Saat ini, pemerintah fokus untuk memastikan supply dari segala kebutuhan masyarakat dan harga, serta daya beli masyarakat khususnya menghadapi Ramadhan dan Idul Fitri, sehingga fokus kebijakan pemerintah dapat semakin memastikan kondisi kesejahteraan dan daya beli masyarakat.
Sebagai informasi, pemerintah juga menetapkan tarif pajak baru untuk karbon paling rendah yaitu Rp 30 per kilogram karbon dioksida ekuivalen (CO2e). Mulanya, Menteri Keuangan Sri Mulyani Indrawati mengusulkan tarif pajak karbon Rp 75 per kilogram Co2e. Tahap awalnya adalah pajak karbon dikenakan pada sektor Pembangkit Listrik Tenaga Uap (PLTU) batubara.
Pajak karbon dikenakan atas emisi karbon yang memberi dampak negatif bagi lingkungan hidup. Pengenaan pajaknya memperhatikan peta jalan pasar karbon dan peta jalan pajak karbon. Peta jalan karbon terdiri dari sasaran sektor prioritas, strategi penurunan emisi karbon, keselarasan pembangunan energi baru dan terbarukan serta keselarasan antar berbagai kebijakan lain.

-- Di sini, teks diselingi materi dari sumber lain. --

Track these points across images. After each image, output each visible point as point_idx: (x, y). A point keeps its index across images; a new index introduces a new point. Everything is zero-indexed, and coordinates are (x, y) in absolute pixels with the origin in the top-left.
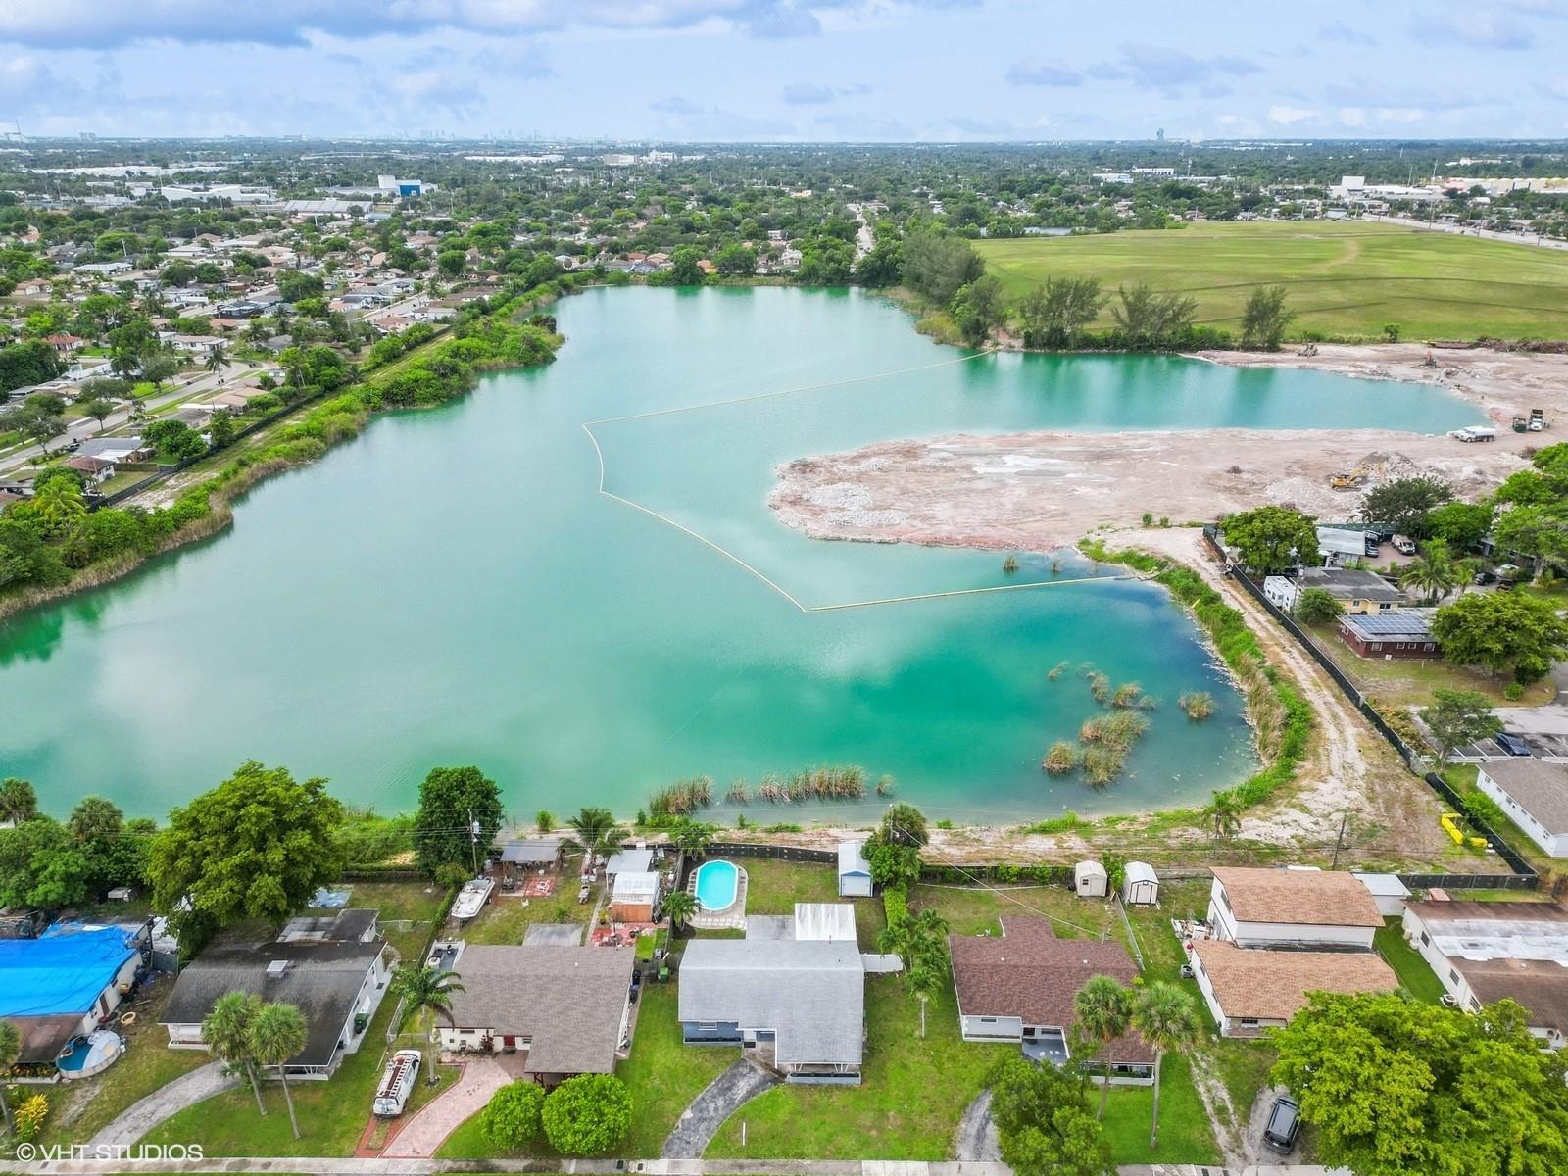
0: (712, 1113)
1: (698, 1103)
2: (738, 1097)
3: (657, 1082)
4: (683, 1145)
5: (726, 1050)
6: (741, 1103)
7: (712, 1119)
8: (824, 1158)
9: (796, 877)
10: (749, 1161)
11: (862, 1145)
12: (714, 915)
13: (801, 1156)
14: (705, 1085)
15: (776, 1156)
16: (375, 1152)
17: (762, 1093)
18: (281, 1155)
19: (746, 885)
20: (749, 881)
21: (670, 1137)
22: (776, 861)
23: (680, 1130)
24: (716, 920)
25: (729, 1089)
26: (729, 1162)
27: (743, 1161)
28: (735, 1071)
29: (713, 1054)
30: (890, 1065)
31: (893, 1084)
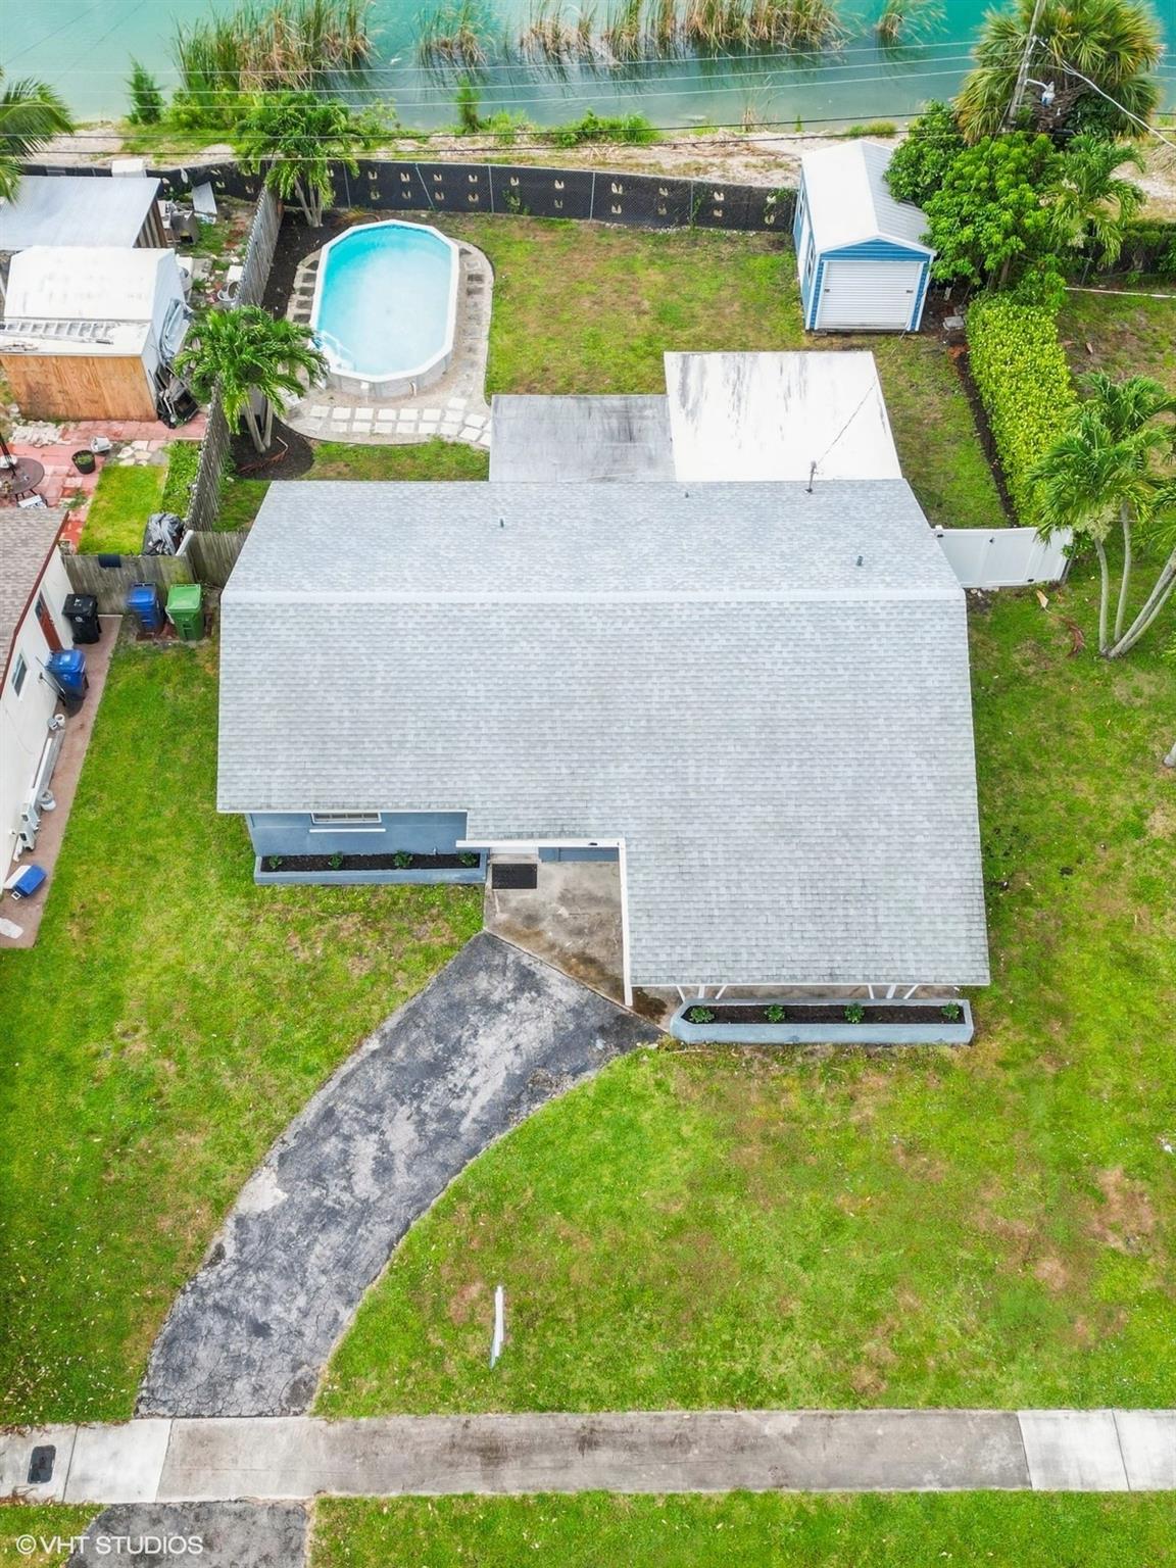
0: (365, 1185)
1: (308, 1136)
2: (474, 1107)
3: (138, 1047)
4: (240, 1344)
5: (420, 906)
6: (486, 1131)
7: (366, 1210)
8: (853, 1397)
9: (655, 276)
11: (1011, 1333)
12: (378, 395)
13: (749, 1392)
14: (335, 1058)
17: (570, 1085)
19: (486, 301)
20: (499, 290)
21: (184, 1303)
22: (584, 226)
23: (227, 1270)
24: (387, 413)
25: (437, 1068)
27: (497, 1423)
28: (460, 990)
29: (370, 921)
30: (1073, 955)
31: (1098, 1040)
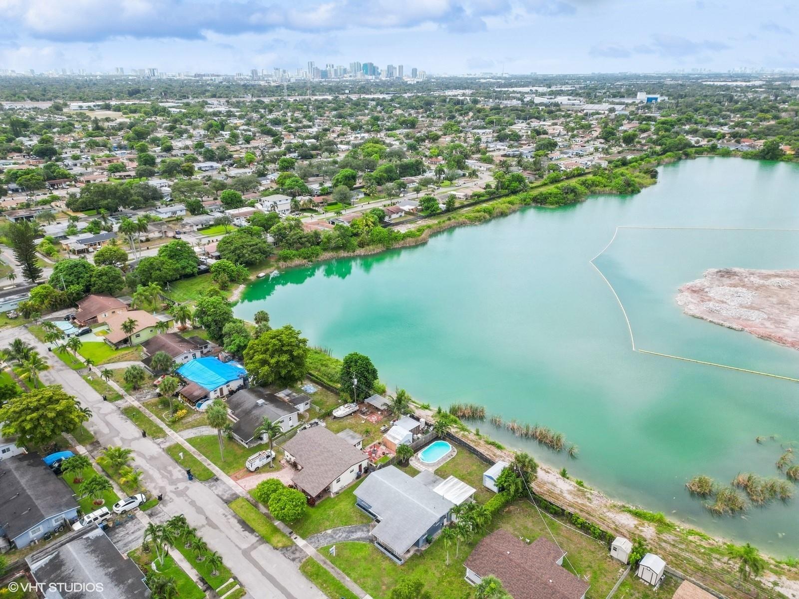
0: (337, 537)
1: (337, 530)
2: (352, 537)
3: (332, 512)
4: (316, 541)
5: (367, 518)
6: (351, 540)
7: (335, 538)
8: (356, 582)
10: (330, 563)
11: (374, 588)
12: (422, 463)
14: (346, 525)
15: (340, 568)
16: (236, 479)
17: (362, 542)
18: (215, 464)
19: (448, 459)
20: (453, 458)
21: (316, 535)
22: (473, 457)
23: (321, 535)
24: (421, 466)
25: (353, 532)
26: (324, 558)
27: (328, 562)
28: (362, 527)
29: (361, 515)
30: (421, 567)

Tujuan utama dari pengadaan pajak karbon ialah mengubah perilaku para pelaku ekonomi agar beralih kepada aktivitas ekonomi hijau yang lebih rendah karbon. Hal ini juga sejalan dengan upaya pemerintah untuk mencapai target penurunan emisi gas rumah kaca sebesar 29% untuk kemampuan sendiri dan 41% untuk dukungan internasional di tahun 2030. Penerapan pajak karbon dapat menjadi milestones penting pada perekonomian Indonesia, serta menjadi bukti keseriusan Indonesia untuk mengendalikan iklim global.